Uma das principais alterações propostas pelos autores é o acréscimo desta definição: "Uma criança é um ser humano no período desde a concepção até atingir a maioridade. Uma criança concebida é uma criança no período até ao início do trabalho de parto".

Esta proposta também prevê também excluir a violação, o incesto e a ameaça à mãe como exceções à proibição do aborto.

Os autores do projeto escreveram na justificativa que "o ser humano na fase pré-natal é privado de proteção legal" e que os regulamentos atuais "permitem explicitamente o assassinato de certas categorias de seres humanos".

"Embora o Tribunal Constitucional em 1997 revogasse a lei que legalizava o aborto na chamada condição social, e em 2020 revogasse a admissibilidade do aborto eugénico, via de regra, a lei, principalmente após a emenda de 1996, permite o assassinato de seres humanos inocentes", lê-se na proposta.

Segundo os redatores, o atual regulamento "significa que a mãe de uma criança concebida não é tratada como autor de um crime, mesmo que tenha matado o filho da forma mais cruel".

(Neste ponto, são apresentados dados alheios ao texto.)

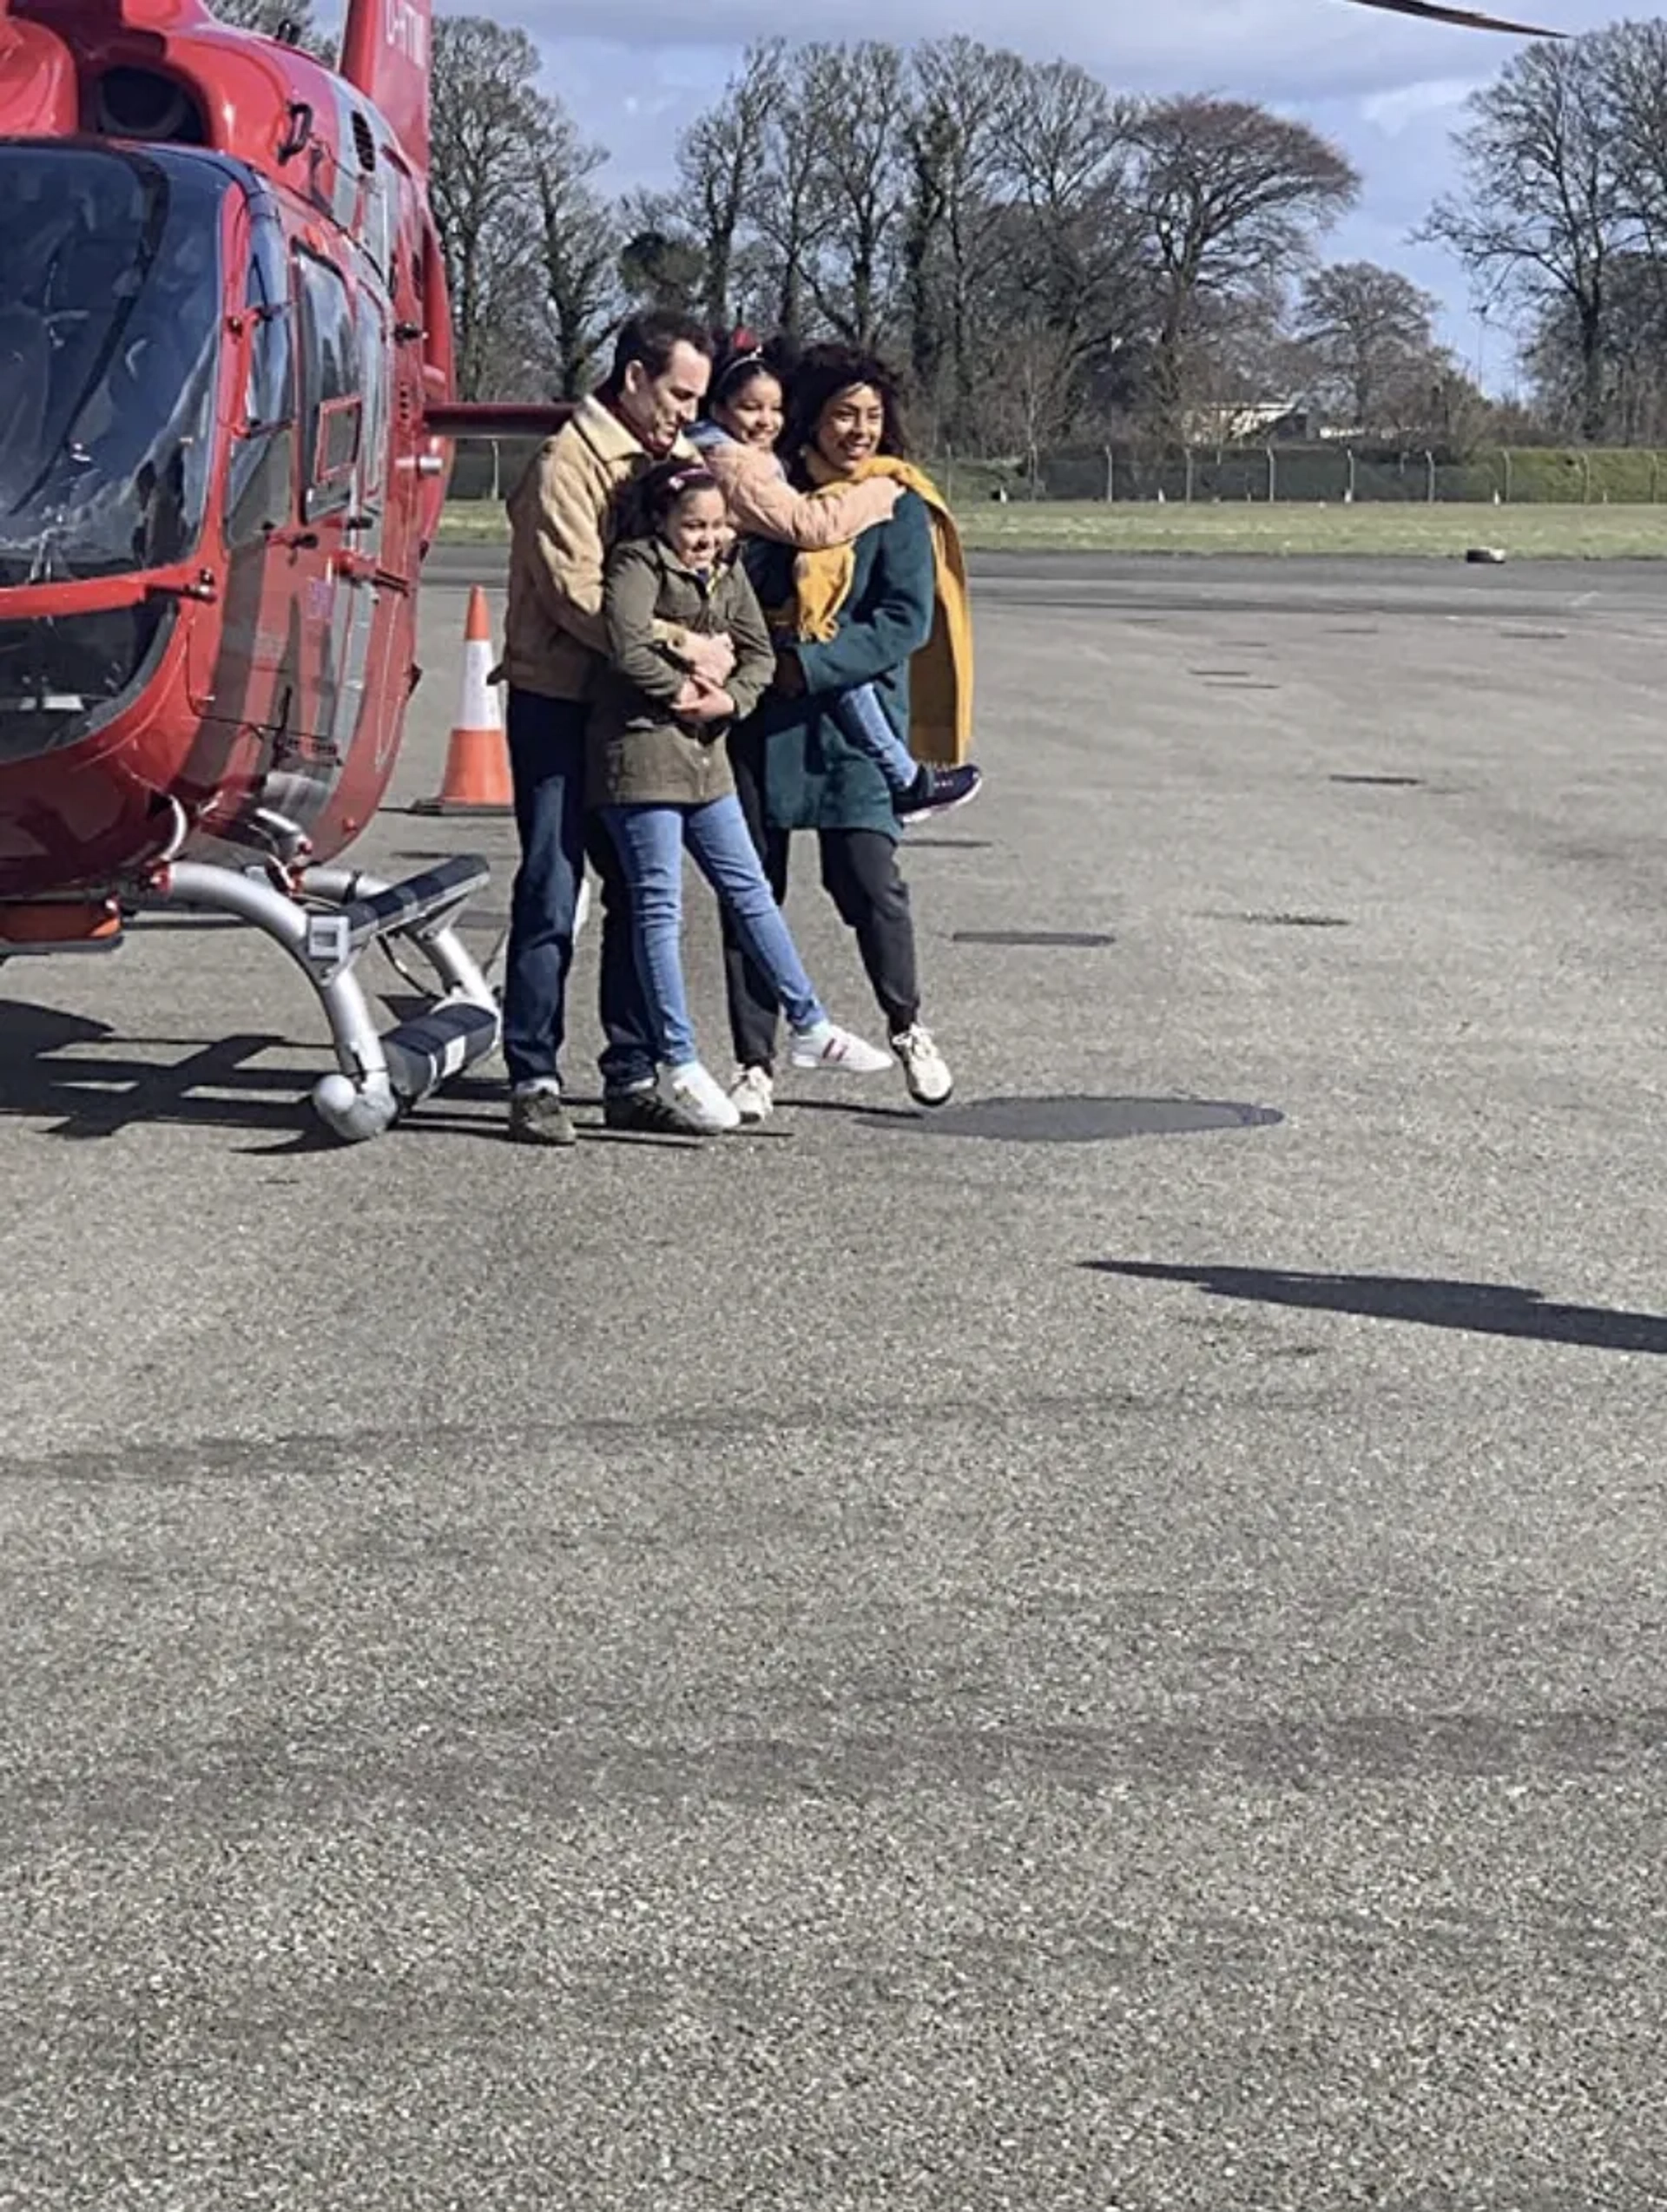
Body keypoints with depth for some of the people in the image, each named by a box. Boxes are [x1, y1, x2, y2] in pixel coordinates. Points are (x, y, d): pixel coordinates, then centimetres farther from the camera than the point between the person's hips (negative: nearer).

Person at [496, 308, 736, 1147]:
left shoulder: (655, 462, 15)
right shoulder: (568, 464, -11)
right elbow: (580, 599, -19)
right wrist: (683, 648, -19)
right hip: (558, 706, -8)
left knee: (640, 892, 9)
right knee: (551, 897, -5)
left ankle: (631, 1076, 16)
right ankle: (533, 1081, 0)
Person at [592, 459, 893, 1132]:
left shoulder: (727, 575, 14)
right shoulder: (637, 565, -8)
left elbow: (759, 654, 13)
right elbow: (626, 647, -22)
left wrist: (729, 697, -6)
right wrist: (679, 690, -11)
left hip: (706, 755, 7)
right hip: (641, 753, -7)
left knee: (749, 892, 12)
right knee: (659, 907, -3)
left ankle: (810, 1027, 20)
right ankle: (680, 1063, 0)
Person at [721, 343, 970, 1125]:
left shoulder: (898, 507, 1)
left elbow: (906, 623, -8)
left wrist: (807, 665, -15)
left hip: (854, 718, -3)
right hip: (761, 719, 3)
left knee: (868, 881, -11)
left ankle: (907, 1027, 14)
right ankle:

"Os autores do crime (nas leis em vigor) são apenas as pessoas que realizam o aborto com o consentimento da mulher, induzem ou ajudam a realizar este ato. De acordo com este dispositivo, a própria mãe é apenas um objeto de ação por terceiros"
, acrescentam os autores.

Além disso, a Fundação Pró-Direito à Vida argumenta que "o Código Penal na sua forma atual não está preparado para combater o crime do aborto, que depende do tráfico de drogas para o aborto e que permite abortos independentes fora dos centros médicos".